FangDragon |
9 people marked this as a favorite. |

I can only guess what the last week has been like for your IT department, hopefully things are stabilizing now and everyone made it through OK. Anyway once the dust has settled, I’d like to encourage you to (at least internally) write a postmortem. This isn’t about apportioning blame, rather it’s an exercise to learn what went wrong, what went well and to ensure measures are in place to prevent future outages.
Something in your process needs to change, multi-day outages really should not be happening in 2018. My day job is in software engineering, and where I work we’ve (mostly) eliminate such outages. The process we use is kind of heavyweight in terms of manpower but it works:
* Big changes must pass a formal design review before implementation starts.
* All new features are developed behind an experiment flag whose config can be updated as a data push to the servers (i.e. misbehaving features can be typically turned off in moments). To spell this out: during development the server (including backing DB) and the client code will support both old style and new style $THING. This is key to stability.
* All changes are code reviewed, and every code change must include tests.
* All patches are submitted via a pre-submit bot and all tests must pass, direct commits only in emergency.
* (For simple projects) every evening, the last known good build (which passes all tests) is promoted to canary for internal testing. In addition a fixed percentage of live traffic (typically 1%) is routed to the canary.
* The release engineer pushes internal candidates to live several times a week (never on Friday), provided signals from the canary look good.
* During development, new features are whitelisted to internal users (typically on the canary fork of the website. This is typically backed by a copy of user data. In addition non-senesitve features may use visible on the beta channel of the website. Feature launches are gated behind a formal process (involving sign off from security, legal, testing, leadership).
* During feature roll out we ramp the launch experiment from (say) 1% of traffic slowly up to 100%. Some rolls outs take weeks, others a few hours depending on what the launch is and how much data we need before we’re comfortable with it.
* After launch the experiment code is ripped out. Again all patches are code reviewed and must submitted to the CQ and pass tests.
Of course mistakes happen…
* We monitor all sorts of signals from our servers and our web apps, and we have alerting which based various conditions pages the current person on call if it looks like something bad is happening.
* They would look up the alert playbook, which in the case of a major outage would instruct them to perform an automatic rollback. They’d watch the monitoring console (and test the website) to confirm the situation has stabilized, pulling in additional people as needed. The design of the system must always allow new features to be rolled back.
* The on call dev would file bugs as needed to inform the dev team of the problem who fix it in normal office hours.
* For customer visible outages we write a post mortem.

Bobson |
6 people marked this as a favorite. |

Some from column A, some from column B.
I'm also in software, and while FangDragon's process is a really good and safe one, it's also overkill for a company with a team the size of Paizo's.

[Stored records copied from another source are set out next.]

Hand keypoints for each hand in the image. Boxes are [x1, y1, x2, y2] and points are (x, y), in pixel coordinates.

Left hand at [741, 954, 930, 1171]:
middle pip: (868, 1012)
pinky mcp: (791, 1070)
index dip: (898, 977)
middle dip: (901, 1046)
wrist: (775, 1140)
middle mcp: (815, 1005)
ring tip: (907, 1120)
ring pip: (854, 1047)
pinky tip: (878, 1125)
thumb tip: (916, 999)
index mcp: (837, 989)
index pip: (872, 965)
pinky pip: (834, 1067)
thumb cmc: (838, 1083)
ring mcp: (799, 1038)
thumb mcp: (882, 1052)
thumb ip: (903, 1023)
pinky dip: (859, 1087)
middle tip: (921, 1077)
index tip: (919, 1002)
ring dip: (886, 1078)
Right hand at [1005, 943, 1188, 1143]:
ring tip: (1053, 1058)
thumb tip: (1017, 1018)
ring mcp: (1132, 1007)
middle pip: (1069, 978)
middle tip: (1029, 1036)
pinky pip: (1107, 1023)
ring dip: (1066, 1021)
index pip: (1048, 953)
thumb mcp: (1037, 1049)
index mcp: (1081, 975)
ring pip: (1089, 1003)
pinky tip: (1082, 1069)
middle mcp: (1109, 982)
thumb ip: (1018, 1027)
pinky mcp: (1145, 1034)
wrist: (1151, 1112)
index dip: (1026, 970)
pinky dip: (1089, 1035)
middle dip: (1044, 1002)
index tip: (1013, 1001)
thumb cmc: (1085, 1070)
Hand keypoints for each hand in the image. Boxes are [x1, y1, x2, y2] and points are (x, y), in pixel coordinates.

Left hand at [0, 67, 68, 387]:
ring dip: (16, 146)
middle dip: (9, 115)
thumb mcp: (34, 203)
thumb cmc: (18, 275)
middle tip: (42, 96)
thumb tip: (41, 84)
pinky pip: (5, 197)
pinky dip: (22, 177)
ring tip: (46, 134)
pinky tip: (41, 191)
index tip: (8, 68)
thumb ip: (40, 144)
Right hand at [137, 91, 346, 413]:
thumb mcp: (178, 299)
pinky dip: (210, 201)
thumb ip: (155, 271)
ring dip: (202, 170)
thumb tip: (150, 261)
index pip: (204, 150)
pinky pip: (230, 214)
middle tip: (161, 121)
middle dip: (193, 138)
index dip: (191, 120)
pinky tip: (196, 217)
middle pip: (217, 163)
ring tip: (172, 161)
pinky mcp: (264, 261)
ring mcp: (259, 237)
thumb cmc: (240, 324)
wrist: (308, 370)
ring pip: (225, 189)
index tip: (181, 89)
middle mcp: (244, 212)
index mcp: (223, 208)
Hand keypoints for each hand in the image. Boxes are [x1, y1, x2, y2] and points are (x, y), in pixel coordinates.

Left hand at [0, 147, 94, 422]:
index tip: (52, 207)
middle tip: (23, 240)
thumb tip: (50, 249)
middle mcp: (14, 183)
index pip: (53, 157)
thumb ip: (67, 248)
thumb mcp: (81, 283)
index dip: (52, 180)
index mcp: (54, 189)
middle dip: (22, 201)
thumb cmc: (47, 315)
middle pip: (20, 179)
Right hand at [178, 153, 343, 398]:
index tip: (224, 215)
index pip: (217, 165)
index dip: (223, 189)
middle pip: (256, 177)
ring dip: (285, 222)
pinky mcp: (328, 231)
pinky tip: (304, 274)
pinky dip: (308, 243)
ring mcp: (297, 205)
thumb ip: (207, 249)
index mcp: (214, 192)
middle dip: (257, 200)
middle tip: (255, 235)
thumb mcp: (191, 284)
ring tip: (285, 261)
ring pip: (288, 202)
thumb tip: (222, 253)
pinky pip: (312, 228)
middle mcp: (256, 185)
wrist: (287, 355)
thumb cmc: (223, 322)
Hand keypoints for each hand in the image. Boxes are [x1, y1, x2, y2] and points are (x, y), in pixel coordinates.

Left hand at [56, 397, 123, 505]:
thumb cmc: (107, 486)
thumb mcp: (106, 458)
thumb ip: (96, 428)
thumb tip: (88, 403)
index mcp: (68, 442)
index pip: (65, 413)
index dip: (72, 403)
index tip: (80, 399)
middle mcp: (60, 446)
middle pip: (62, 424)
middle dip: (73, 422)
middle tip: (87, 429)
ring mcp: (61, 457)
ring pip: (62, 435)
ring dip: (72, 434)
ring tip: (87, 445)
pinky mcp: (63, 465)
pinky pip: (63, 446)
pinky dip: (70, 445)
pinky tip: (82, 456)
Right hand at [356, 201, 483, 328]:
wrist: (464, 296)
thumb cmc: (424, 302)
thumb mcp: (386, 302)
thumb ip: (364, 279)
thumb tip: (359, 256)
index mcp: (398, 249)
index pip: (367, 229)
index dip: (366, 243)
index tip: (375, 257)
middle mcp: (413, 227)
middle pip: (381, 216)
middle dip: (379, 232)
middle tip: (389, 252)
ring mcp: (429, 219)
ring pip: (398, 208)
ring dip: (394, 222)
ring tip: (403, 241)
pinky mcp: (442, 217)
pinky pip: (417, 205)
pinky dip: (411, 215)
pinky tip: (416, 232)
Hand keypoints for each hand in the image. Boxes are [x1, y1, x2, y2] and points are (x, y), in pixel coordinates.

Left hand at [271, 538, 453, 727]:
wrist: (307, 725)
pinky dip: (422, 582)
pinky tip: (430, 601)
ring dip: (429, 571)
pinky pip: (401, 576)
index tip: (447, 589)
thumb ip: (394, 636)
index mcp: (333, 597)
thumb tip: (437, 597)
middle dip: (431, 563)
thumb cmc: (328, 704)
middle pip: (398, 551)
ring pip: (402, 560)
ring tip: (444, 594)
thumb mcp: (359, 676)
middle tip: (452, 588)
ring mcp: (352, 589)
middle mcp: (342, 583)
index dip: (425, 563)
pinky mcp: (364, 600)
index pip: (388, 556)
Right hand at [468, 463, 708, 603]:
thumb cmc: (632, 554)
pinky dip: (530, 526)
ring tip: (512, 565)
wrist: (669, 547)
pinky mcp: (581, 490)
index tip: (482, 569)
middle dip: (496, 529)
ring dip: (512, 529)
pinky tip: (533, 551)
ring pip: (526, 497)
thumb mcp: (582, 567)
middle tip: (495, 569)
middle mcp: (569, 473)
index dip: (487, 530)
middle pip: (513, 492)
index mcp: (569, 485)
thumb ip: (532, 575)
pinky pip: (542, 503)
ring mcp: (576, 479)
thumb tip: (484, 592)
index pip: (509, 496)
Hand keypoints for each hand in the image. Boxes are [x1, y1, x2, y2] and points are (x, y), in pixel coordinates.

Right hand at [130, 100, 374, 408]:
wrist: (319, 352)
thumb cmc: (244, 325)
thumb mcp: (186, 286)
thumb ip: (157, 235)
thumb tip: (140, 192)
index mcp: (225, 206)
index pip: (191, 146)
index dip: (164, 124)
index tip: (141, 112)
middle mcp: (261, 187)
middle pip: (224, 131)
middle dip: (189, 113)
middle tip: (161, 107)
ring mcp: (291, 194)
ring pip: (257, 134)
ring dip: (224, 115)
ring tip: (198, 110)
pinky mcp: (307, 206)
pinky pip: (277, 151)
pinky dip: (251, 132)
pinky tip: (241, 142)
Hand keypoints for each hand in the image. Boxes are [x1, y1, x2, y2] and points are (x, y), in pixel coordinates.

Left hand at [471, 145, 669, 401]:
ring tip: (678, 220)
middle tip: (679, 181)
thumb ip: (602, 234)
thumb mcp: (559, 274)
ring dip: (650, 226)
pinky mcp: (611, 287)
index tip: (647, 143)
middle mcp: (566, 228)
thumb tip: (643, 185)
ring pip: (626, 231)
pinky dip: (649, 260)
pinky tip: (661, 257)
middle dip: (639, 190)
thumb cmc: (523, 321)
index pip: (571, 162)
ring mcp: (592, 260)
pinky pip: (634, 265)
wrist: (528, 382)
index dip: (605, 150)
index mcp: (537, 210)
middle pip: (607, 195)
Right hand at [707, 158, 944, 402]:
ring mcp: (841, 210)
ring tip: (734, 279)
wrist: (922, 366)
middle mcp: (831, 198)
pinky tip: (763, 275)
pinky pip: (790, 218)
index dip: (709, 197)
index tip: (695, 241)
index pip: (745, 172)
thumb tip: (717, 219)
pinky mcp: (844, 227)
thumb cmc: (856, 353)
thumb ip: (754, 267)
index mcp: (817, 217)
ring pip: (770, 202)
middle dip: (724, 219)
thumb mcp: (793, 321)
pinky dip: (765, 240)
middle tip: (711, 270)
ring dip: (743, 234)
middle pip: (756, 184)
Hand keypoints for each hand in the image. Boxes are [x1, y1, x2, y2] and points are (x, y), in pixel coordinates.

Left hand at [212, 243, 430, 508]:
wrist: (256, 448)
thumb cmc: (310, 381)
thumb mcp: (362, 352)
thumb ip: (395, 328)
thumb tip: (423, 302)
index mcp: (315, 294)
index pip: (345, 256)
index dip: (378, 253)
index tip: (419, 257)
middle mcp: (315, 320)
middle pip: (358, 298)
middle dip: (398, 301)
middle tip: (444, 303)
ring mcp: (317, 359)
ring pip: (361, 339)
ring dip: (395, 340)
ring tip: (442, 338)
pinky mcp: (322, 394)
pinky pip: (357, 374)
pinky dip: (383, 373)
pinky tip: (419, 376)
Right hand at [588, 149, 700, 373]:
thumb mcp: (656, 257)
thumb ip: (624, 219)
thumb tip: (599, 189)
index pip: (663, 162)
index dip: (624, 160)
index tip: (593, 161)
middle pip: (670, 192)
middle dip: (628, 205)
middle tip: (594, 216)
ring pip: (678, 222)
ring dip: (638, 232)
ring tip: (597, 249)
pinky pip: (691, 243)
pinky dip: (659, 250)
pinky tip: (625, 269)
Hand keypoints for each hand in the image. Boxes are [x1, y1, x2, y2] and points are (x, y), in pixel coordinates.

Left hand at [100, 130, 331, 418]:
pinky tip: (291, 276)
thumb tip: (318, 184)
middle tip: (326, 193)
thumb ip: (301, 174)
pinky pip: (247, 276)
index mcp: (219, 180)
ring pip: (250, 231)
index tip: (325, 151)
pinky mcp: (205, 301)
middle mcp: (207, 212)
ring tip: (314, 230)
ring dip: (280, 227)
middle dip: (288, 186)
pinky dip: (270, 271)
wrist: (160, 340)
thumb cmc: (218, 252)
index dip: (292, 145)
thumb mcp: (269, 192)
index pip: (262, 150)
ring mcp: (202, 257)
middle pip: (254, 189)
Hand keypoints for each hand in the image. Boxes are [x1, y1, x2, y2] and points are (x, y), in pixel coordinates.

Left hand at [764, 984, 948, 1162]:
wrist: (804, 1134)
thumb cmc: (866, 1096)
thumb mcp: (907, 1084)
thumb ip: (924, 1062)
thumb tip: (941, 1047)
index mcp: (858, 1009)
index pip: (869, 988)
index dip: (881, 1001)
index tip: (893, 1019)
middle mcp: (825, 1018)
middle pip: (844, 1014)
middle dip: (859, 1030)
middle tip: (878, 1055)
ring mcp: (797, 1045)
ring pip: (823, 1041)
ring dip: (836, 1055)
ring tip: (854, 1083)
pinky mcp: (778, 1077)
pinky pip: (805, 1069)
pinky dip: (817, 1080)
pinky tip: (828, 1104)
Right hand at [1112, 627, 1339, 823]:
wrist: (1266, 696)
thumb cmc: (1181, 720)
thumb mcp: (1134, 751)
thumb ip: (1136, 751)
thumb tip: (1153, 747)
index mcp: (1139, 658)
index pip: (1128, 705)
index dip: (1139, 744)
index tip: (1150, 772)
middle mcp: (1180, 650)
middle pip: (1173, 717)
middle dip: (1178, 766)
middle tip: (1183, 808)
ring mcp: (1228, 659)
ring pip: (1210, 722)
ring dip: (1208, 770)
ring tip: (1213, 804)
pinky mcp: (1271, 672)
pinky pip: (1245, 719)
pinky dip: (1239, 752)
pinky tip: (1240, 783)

However, a pared down version scaled for Paizo-size would be appropriate to have.
I'm not going to go into as much detail, but for a team of 2-6 people, I would expect the following as a minimum:
Given how important the website is to Paizo, I expect them to be well beyond these minimums in many ways, and I really can't see how _anything_ should be able to take out a modern website for almost a week, short of a cascade of failures.
I do hope we get a post-mortem, at least at a high level. If it really was a major disaster on that scale, I'd love to be able to learn from it.

UnArcaneElection |

Apparently this is the dominant thread for this topic. But before I go, I have to say I prefer the title of this one here . . . .

FangDragon |

FangDragon - how many people are involved in that process? I suspect at least 3x more than what Paizo has for IT... Perhaps a more feasible way forward would be to outsource the technology/hosting to a dedicated website company that can afford to have the mature processes like yours.
The size of Paizo's IT department was at the back of my mind when I wrote that. My immediate team is just three people and we did all the above for one product but yes the wider engineering department is rather larger which helps sustain development culture. The thing is the kind of process I describe isn't a secret, it just requires manpower (which is expensive) and management buy-in. Ultimately it's a business decision.